# Texto fuente:
---
Sin embargo, la acción de carbamatos y organofosfatos es distinta y se basa en que limitan la actividad de la enzima acetilcolinesterasa. La acetilcolina es un neurotransmisor, un mensajero químico que transmite señales desde las dendritas de una neurona hasta una célula muscular con la que establece conexión sináptica; esas señales dan lugar a la contracción del músculo. El neurotransmisor es liberado desde la dendrita a la hendidura sináptica, desde donde se une al receptor en la célula muscular. Las moléculas de neurotransmisor se podrían unir a sus receptores una y otra vez, de forma que estarían ejerciendo su efecto de forma permanente, si no fuera porque tras un periodo de tiempo muy breve, son inactivadas en la hendidura sináptica debido a la acción de la enzima que acabamos de citar, la acetilcolinestarasa, que hidroliza las moléculas de acetilcolina. Así pues, en condiciones normales esa enzima se ocupa de finalizar la transmisión sináptica. Ahora bien, si la enzima en cuestión ve limitada su acción por el efecto de organofosfatos o carbamatos, entonces las moléculas de acetilcolina no dejarán de unirse con sus receptores, con lo que se provocará una hiperestimulación del músculo, esto es, su contracción permanente y, por lo tanto, parálisis muscular.

En la entrada “Botox”, además de ocuparnos de los efectos de la toxina botulínica, vimos que el veneno del arácnido “viuda negra” provocaba la liberación permanente de acetilcolina y, en consecuencia, contracción muscular permanente y parálisis también. En el caso que nos ocupa aquí, sin embargo, la liberación del neurotransmisor es normal, pero su actuación está muy magnificada debido a que la tarea de la acetilcolinesterasa ha sido dañada.
---
# Conjunto de registros:
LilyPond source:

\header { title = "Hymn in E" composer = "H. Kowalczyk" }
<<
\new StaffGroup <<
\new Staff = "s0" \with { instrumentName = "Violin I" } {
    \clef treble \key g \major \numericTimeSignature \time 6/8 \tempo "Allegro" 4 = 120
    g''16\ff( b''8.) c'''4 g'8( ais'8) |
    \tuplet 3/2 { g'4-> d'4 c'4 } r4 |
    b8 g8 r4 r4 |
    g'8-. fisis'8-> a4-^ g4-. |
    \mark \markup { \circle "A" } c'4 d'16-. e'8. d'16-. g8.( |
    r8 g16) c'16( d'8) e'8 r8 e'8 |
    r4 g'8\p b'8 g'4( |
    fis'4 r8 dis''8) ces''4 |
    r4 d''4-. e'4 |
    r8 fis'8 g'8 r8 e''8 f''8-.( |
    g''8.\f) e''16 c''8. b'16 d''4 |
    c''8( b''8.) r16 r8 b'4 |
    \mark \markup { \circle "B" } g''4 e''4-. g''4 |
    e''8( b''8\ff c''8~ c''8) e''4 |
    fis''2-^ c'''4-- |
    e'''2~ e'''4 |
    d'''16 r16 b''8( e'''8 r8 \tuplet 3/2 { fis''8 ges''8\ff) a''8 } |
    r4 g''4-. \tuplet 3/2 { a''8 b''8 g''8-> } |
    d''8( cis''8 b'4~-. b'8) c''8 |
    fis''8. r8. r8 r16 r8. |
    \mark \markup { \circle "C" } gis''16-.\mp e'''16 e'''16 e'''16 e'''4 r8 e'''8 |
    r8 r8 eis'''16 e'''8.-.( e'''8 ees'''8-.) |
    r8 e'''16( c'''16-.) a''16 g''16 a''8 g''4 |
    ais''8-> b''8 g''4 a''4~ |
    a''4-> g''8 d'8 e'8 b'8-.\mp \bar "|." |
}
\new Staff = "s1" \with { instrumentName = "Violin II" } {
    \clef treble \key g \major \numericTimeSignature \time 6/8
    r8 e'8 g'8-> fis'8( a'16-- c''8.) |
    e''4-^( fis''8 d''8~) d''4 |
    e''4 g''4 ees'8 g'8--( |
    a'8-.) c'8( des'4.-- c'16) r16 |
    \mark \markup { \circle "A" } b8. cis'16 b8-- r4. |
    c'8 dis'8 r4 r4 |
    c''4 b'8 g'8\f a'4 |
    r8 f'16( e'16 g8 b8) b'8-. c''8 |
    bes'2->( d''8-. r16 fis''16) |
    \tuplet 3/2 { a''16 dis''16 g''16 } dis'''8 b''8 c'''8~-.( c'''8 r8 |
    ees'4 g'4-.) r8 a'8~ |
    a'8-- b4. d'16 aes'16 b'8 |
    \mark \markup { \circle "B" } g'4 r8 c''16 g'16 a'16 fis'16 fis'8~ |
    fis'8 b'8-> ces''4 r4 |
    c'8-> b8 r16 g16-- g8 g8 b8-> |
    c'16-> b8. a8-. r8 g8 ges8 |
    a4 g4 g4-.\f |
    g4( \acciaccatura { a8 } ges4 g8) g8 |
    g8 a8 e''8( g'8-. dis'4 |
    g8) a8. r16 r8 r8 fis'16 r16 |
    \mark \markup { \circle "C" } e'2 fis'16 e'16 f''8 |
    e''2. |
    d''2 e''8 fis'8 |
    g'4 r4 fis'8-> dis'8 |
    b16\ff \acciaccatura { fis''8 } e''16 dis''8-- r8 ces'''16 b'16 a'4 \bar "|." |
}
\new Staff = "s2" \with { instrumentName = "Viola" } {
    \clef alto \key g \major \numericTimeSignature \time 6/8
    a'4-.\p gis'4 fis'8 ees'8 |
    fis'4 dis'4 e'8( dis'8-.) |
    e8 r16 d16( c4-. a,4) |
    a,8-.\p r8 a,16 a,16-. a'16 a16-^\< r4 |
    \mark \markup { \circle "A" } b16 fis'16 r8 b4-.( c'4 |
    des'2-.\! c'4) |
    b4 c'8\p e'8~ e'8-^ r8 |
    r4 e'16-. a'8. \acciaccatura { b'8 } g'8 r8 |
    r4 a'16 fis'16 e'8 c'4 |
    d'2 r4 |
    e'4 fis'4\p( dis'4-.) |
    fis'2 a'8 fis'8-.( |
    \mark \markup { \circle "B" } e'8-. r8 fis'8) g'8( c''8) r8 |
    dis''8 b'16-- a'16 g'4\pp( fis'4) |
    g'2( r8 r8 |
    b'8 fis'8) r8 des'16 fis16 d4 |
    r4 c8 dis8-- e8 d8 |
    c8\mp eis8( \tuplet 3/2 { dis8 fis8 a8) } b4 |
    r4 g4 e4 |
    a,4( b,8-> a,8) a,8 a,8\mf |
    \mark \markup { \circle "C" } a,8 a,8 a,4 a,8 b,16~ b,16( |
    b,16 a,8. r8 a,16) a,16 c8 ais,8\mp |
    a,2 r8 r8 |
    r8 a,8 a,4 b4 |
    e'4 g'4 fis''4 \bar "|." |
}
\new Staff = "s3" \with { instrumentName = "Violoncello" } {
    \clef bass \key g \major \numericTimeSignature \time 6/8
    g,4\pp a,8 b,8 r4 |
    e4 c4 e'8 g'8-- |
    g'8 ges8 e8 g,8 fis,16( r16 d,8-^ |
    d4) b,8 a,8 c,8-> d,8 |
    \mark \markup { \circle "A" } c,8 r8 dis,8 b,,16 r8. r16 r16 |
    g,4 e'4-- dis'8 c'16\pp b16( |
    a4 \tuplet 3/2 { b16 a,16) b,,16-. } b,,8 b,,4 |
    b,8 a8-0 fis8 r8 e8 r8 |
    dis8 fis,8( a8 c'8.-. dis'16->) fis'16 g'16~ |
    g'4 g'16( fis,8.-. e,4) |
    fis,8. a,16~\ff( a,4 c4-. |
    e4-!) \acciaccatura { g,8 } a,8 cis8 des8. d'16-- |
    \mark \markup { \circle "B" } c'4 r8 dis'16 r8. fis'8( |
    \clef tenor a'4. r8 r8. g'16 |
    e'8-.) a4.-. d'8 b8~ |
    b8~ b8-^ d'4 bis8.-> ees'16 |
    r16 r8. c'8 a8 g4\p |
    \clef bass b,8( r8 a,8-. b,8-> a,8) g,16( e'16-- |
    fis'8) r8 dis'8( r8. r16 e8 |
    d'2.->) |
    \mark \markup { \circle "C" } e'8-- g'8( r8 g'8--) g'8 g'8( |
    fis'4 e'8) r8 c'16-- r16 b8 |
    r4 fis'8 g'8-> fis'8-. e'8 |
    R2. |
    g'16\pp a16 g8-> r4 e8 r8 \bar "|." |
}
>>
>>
---
# Actividades propuestas:
[A] Según el texto sobre la acetilcolinesterasa, ¿qué hace esta enzima con las moléculas de acetilcolina en la hendidura sináptica?
[B] Prosigue el texto sobre la acetilcolinesterasa a partir del punto en que termina.
Los registros proceden de una fuente distinta.

# Tus respuestas escritas:
[A] Las hidroliza y así las inactiva.

[B]
Como puede deducirse de lo dicho hasta ahora, el efecto de estos insecticidas es universal, y ese es, precisamente, su principal problema. No diferencian entre insectos perjudiciales y no perjudiciales; ni siquiera diferencian entre insectos y otros animales. La única forma de limitar el ámbito de actuación de estos insecticidas es ajustando la dosis, ya que teniendo en cuenta que los insectos son animales pequeños, la dosis que ha de utilizarse es relativamente baja; eso limita el daño que puede causarse a los animales de mayor tamaño, pero es inespecífico con los que son similares o de menor tamaño que los insectos con los que se pretende acabar. Así pues, hay un enorme margen para generar “daños colaterales”.

Por otro lado, la mayoría de estas sustancias son muy insolubles en agua, lo que dificulta su eliminación por parte de los organismos. Como consecuencia de ello, suelen acumularse con facilidad en los tejidos, por lo que se transfieren, acumulándose, a lo largo de la cadena trófica. Algunos permanecen largo tiempo en las zonas en que se han aplicado o en sus inmediaciones. Teniendo en cuenta todo lo dicho, se entiende con facilidad que el uso generalizado de estos insecticidas durante varias décadas haya provocado graves daños ecotoxicológicos.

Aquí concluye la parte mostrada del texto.